I do know that Erica (Nockalls) is planning an instrumental album of her own. I guess that we will just have to see how things go this year. You simply have to try and work out exactly how much Wonder Stuff the people want (hysterical laughter). I will never put the lid on it, for as long as I can physically do it I will always do it. It simply isn’t the only thing in my life. There are other things that I want to do and there are other things that every other member of the band wants to do.

You have mentioned that you will be playing some of the larger festivals this summer so I have to ask you, which do you prefer festivals or the smaller intimate gigs?

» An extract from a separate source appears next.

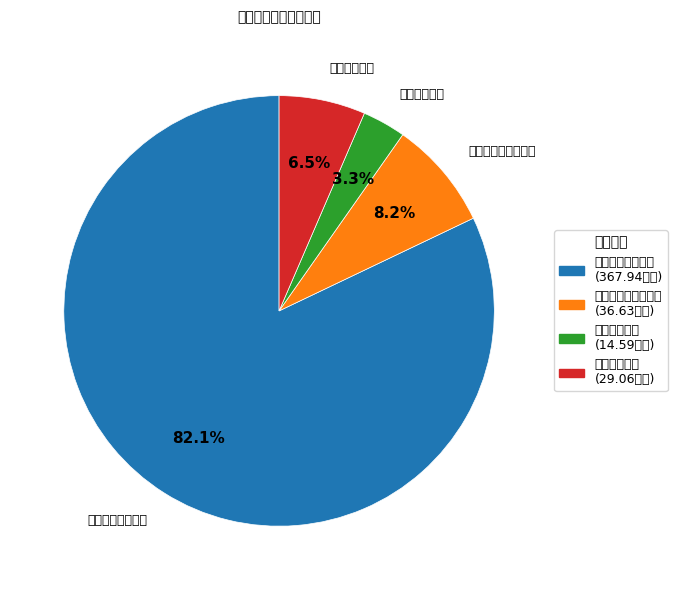

Which slice represents more than half of the pie?

一般公共服务支出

I honestly don’t mind Kevin. When I go out with the acoustic tour I can sometimes play to a hundred people or less. I like all gigs. Playing a gig somewhere like Rock City is more within my comfort zone because I feel as though I know the character of the type of audience that you get there. Plus you have sound checked in the afternoon so you go out onto the stage with a certain amount of confidence, knowing that it is going to sound good at least to our ears on stage. You don’t have that comfort at festivals so you walk out onto the stage and when you hit that first note, you have no fucking idea at all as to what you are going to hear which can be frustrating but it can also be exhilarating of course (laughter).

I think that every type of gig that we do, whether it’s my solo acoustic gigs to band festivals I truly like them all. I enjoy them all otherwise I simply wouldn’t do them.

On that note Miles thank you for taking the time to speak to me and I hope to catch up with you here in Nottingham.

That’s been great Kevin, thank you and we will get a drink over there in Nottingham.